UPitt medical center launches AI diagnostic tool

The platform aims to enable physicians to quickly gain valuable insights from the large quantities of data stored in EHR systems.
Jeff Rowe

The University of Pittsburgh School of the Health Sciences (UPMC) has announced the launch of Realyze Intelligence, a company that uses AI and natural language processing to identify precise patient populations with chronic diseases and cancer.

Founded in partnership with UPMC Enterprises, the entrepreneurial extension of UPMC, Realyze stakeholders aim to use their platform to read EHR data to pick out cohorts of patients with precise conditions who may be at a higher risk for negative health outcomes. The platform’s analysis will allow physicians to prioritize individuals who need the most urgent medical attention.

“Patients aren't defined by their primary diagnosis,” said Gilan El Saadawi, M.D., Ph.D., Realyze chief medical officer. “They are not just dealing with that one condition, but also many other factors that make them complex, and it currently is a manual, time-consuming effort to extract and use the relevant information from the EMR to ensure effective care. Realyze streamlines this process and quickly decodes the patient’s ‘story’ so they get the best care.” 

In looking through detailed notes and data, the platform can get a holistic view of the entire patient and their history, not just the chronic condition they are being treated for at the moment. The dynamic platform can be deployed within a provider’s workflow, making the solution effective for a variety of patient conditions, including various cancers, chronic kidney disease (CKD), diabetes and inflammatory bowel disease. The U.S. health care industry spends $8.7 billion per year employing people primarily to read clinical notes to abstract data for various clinical workflows. 

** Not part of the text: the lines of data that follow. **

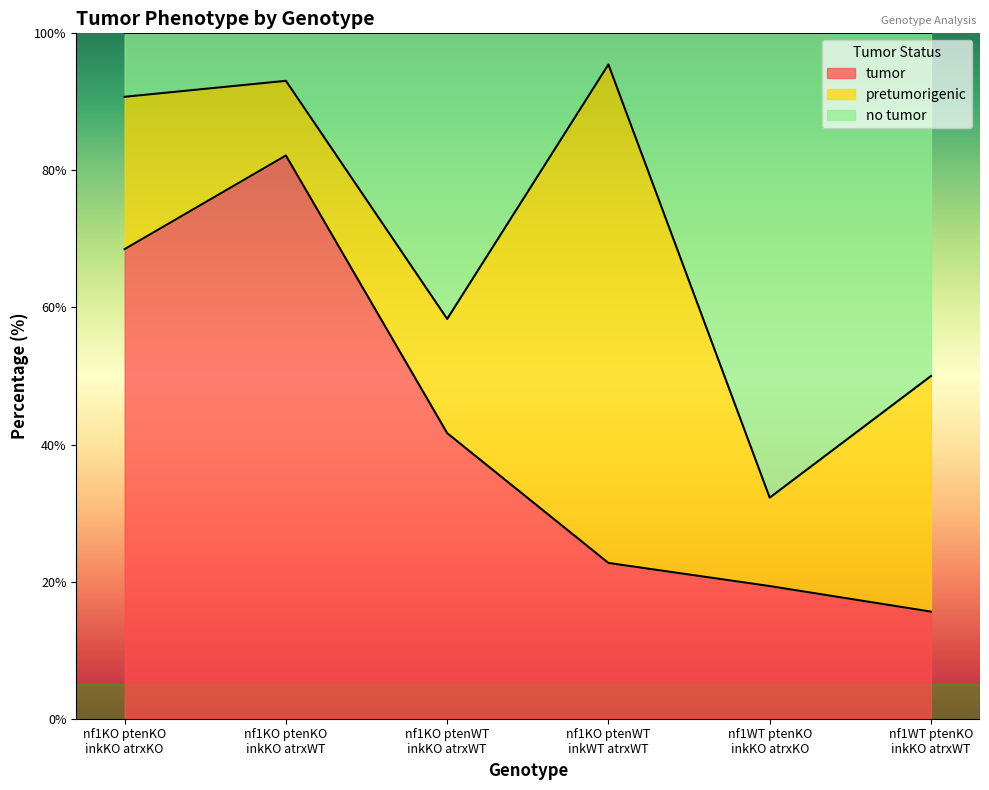

What is the highest value of the tumor series?

82.2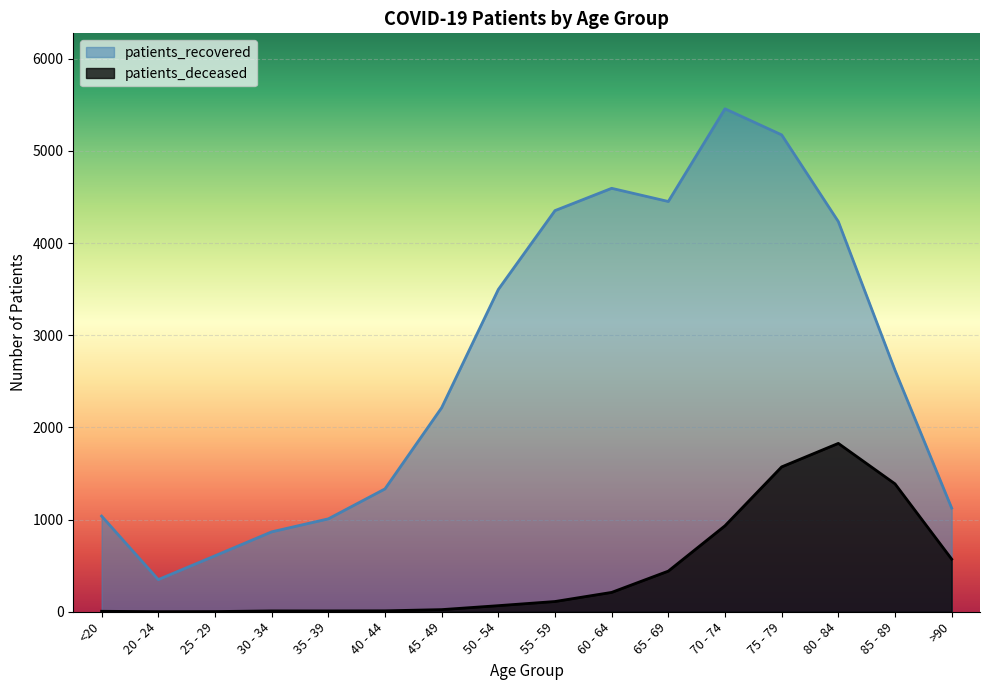

How many data points in patients_deceased are less than 111?

8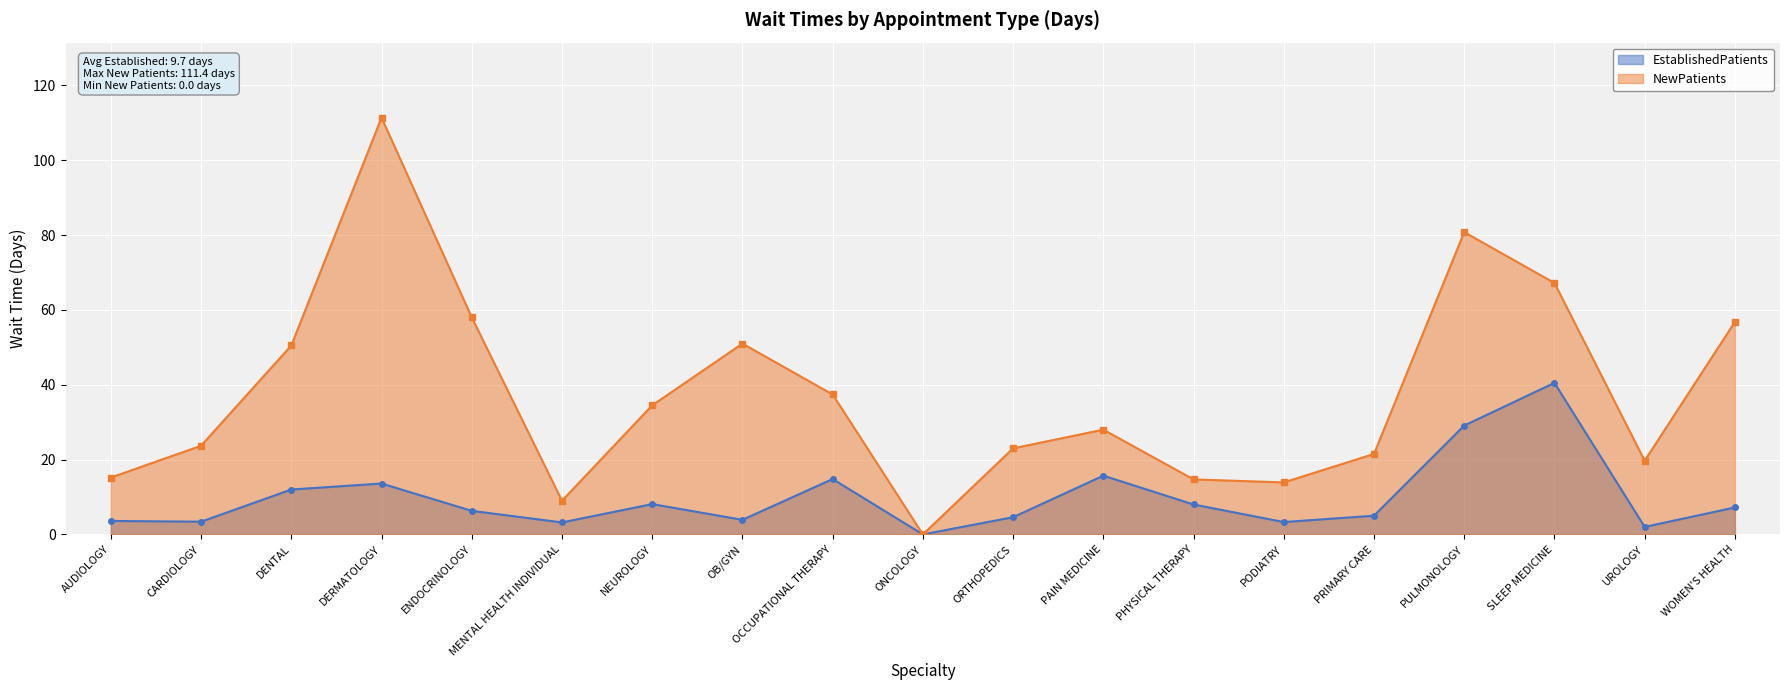

Reading right to left, transcribe all the data shown in this chart.

EstablishedPatients: 7.2	2.0	40.5	29.1	5.0	3.3	8.0	15.7	4.6	0.0	14.8	3.9	8.1	3.2	6.3	13.6	12.0	3.4	3.6
NewPatients: 56.8	19.7	67.2	80.8	21.5	13.9	14.7	28.0	23.0	0.0	37.4	51.0	34.5	9.0	58.0	111.4	50.5	23.7	15.2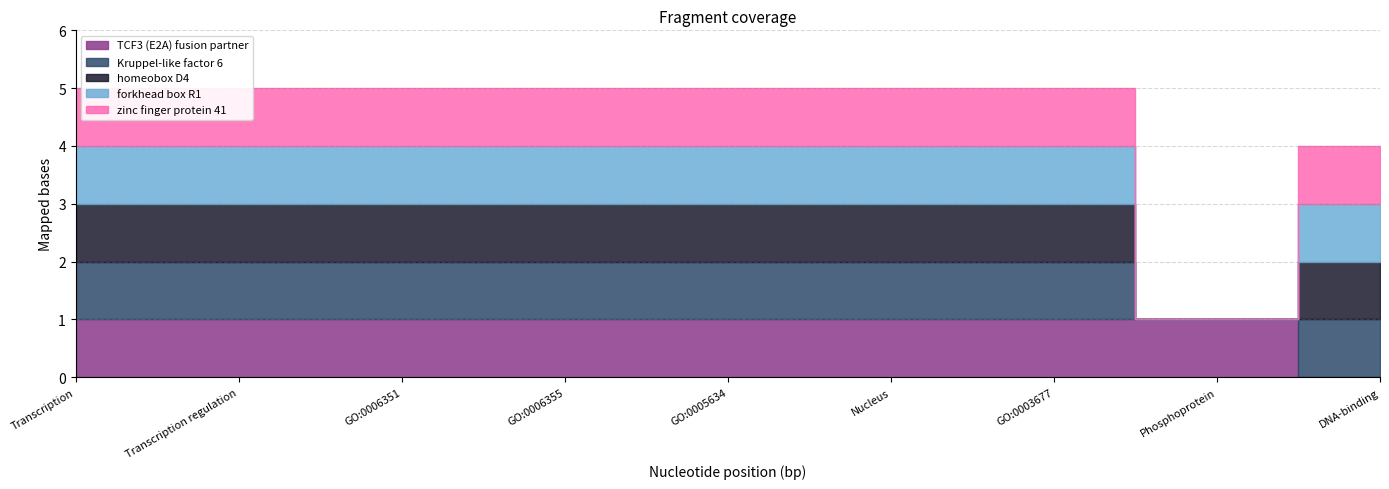

What is the maximum value for zinc finger protein 41?

1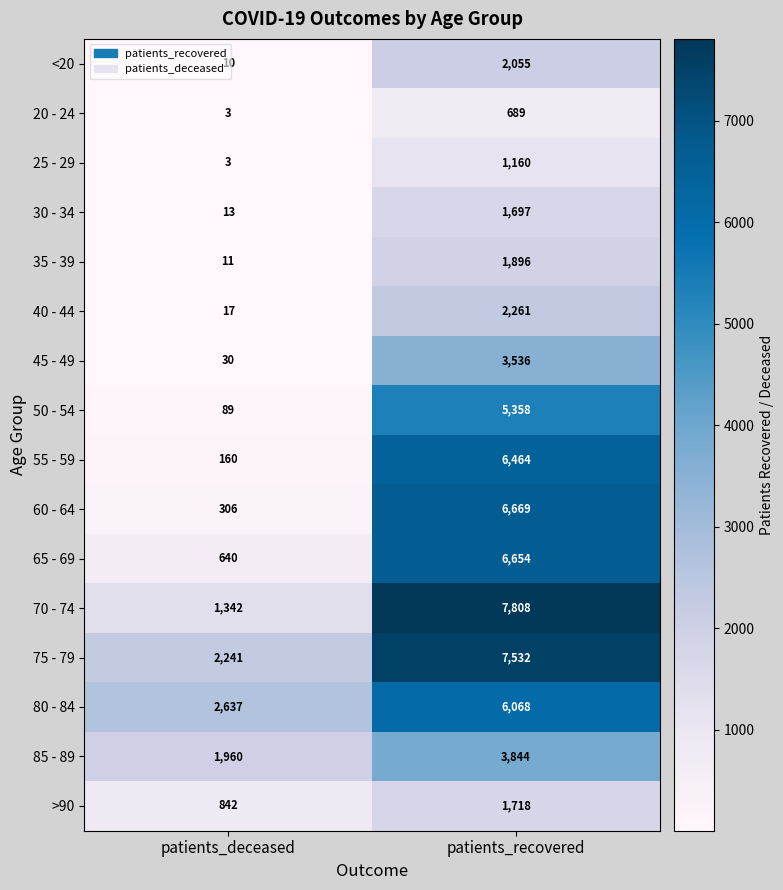

Which series changed the most between patients_deceased and patients_recovered?

70 - 74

“For providers to give the most effective care, they need a complete understanding of their patients and all of their comorbidities. Realyze helps them find specific patients and intervene at the correct time with the correct treatment,” said Aaron Brauser, Realyze president and chief executive officer. “This can improve a patient’s overall health while hospitals benefit from avoidance of unplanned events and reduction of abstraction costs.”

According to UPMC, in an analysis of more than 100,000 CKD patients at UPMC, Realyze enhanced the work done by UPMC’s clinical analytics team by deriving new insights from clinical notes that were not available in the structured data. With this information, UPMC will improve its ability to implement more precise patient segmentation, which, in turn, will allow clinicians to better deploy resources for more appropriate care.   

“Realyze’s ability to assess massive amounts of unstructured data has added new dimension and depth to the analyses we do, making them even more useful for our clinicians as they deliver life-changing medicine to the communities we serve,” said Oscar C. Marroquin, M.D., UPMC’s chief health care data and analytics officer.